### Exercise aim
Copy out all of the material below word for word, but leave out the pictures.

(Chart interpretation exercises)
────────────────────

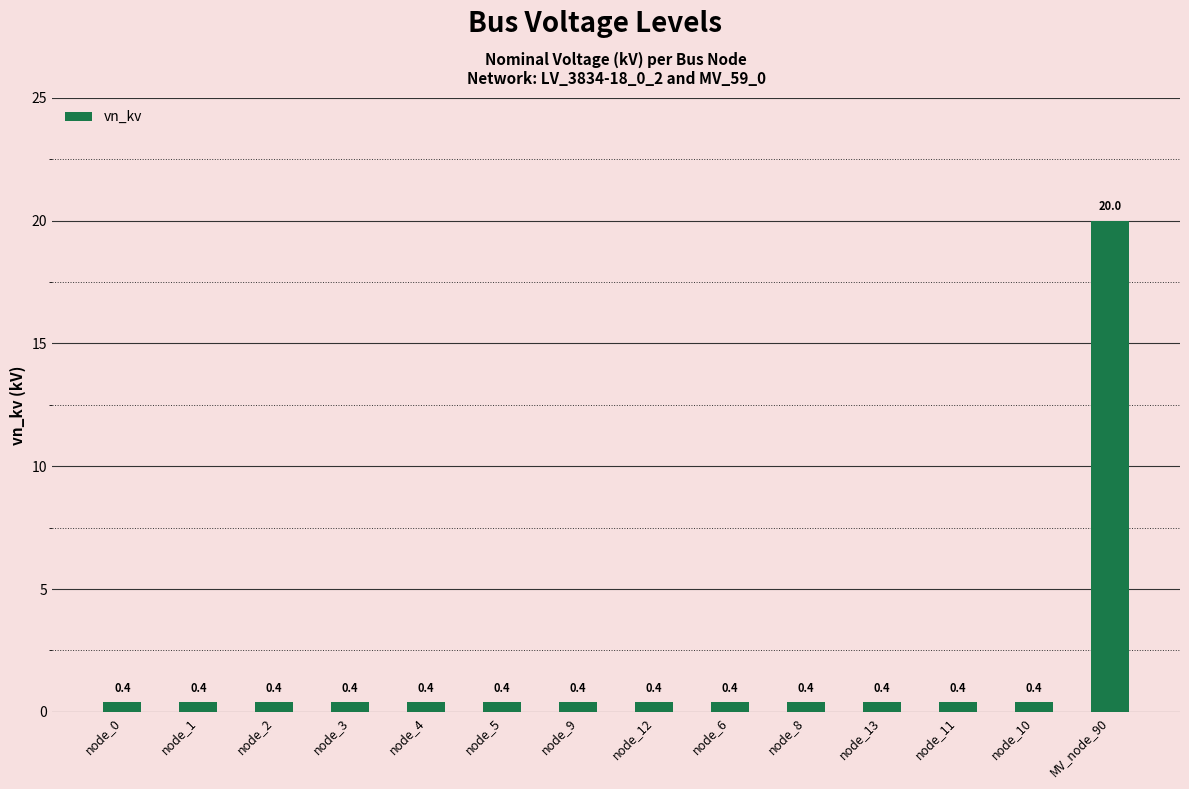

Does the chart contain stacked bars?

No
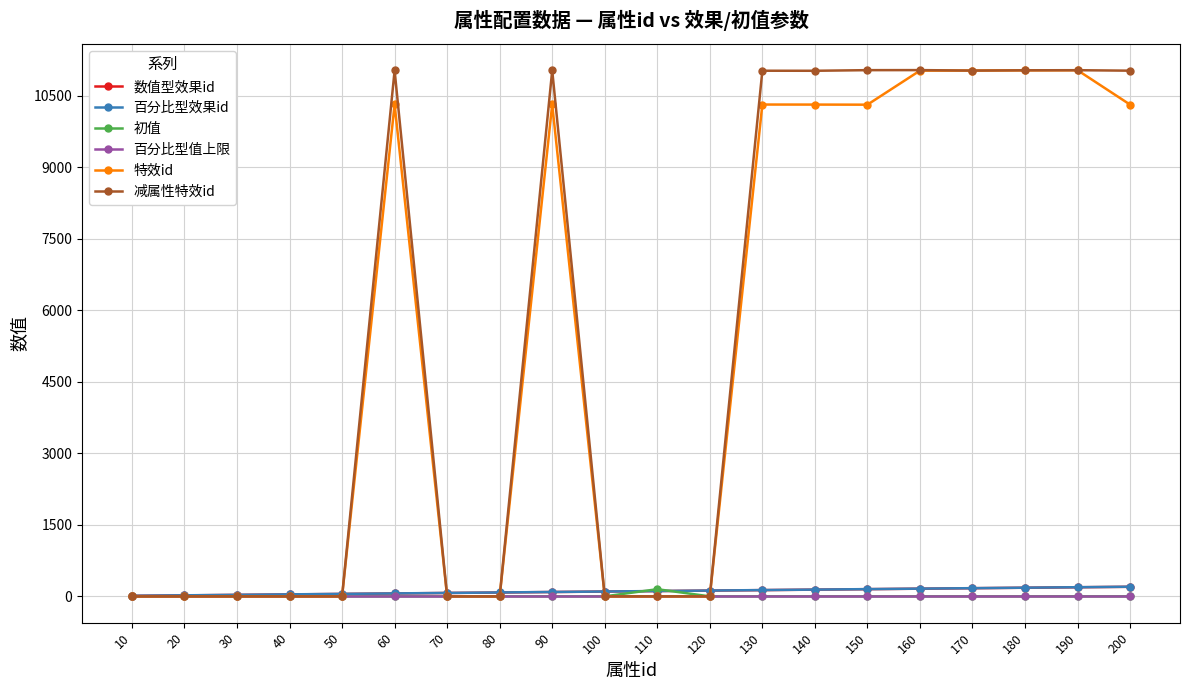

The value of 减属性特效id at 40 is 0. True or false?

True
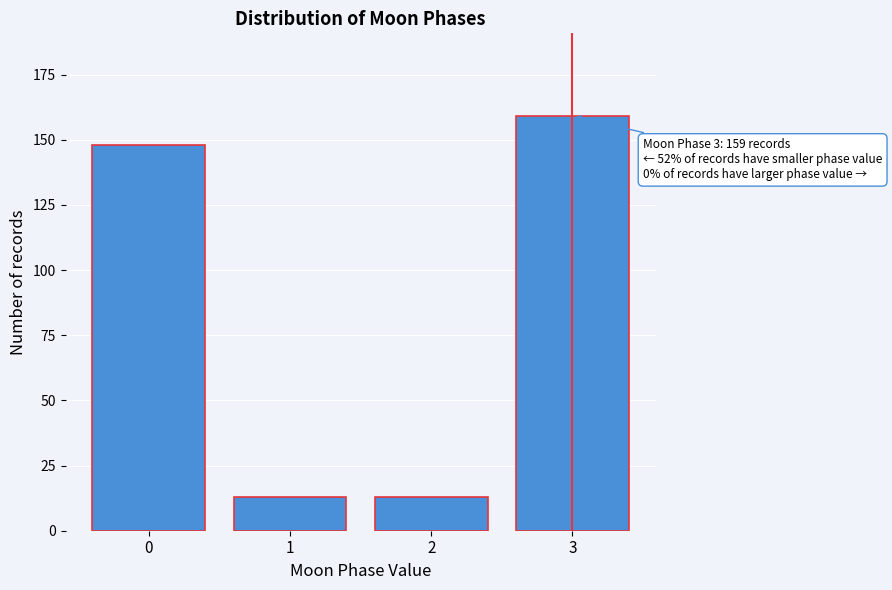

Reading left to right, list all the values displayed in this chart.

148	13	13	159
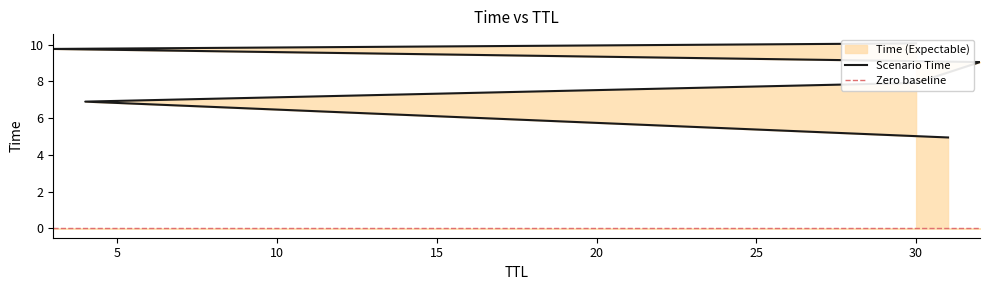

What is the smallest value displayed?

4.9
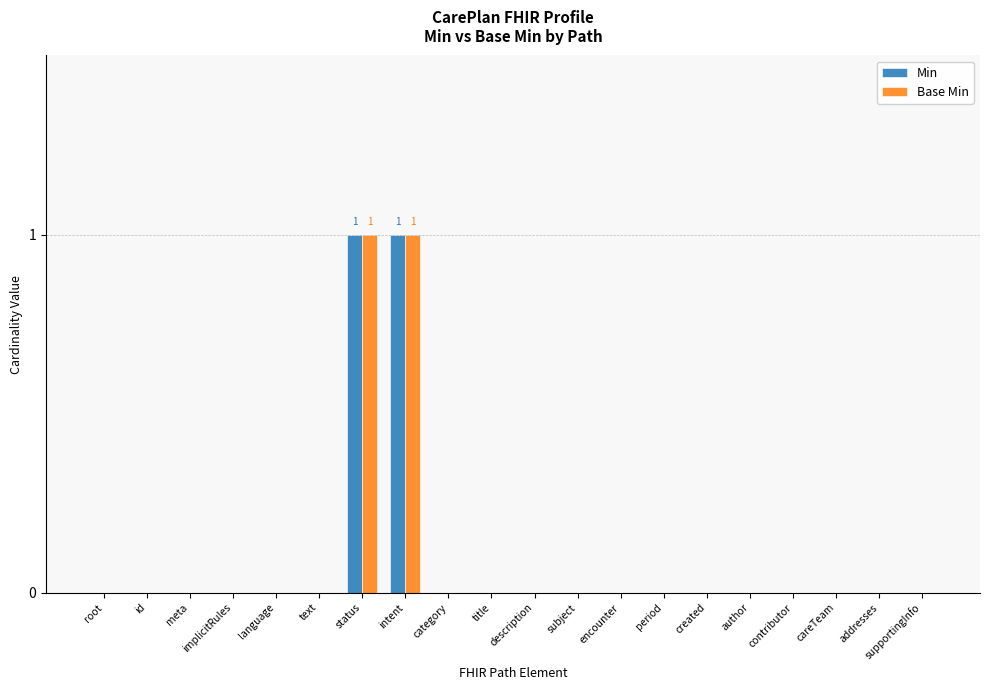

How many data points does each series have?

20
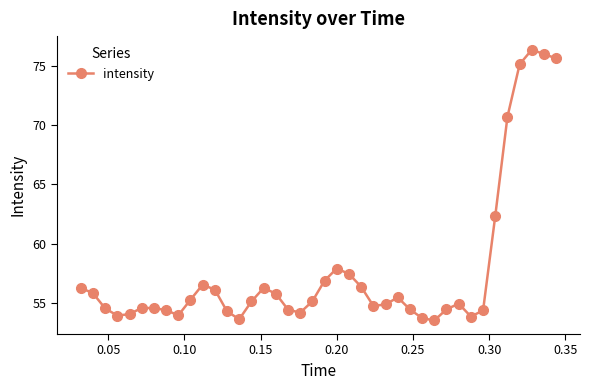

What is the maximum value shown in the chart?

76.3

────────────────────

### Finished exercise
Does the chart contain stacked bars?

No

The value of 减属性特效id at 40 is 0. True or false?

True

Reading left to right, list all the values displayed in this chart.

148	13	13	159

What is the smallest value displayed?

4.9

How many data points does each series have?

20

What is the maximum value shown in the chart?

76.3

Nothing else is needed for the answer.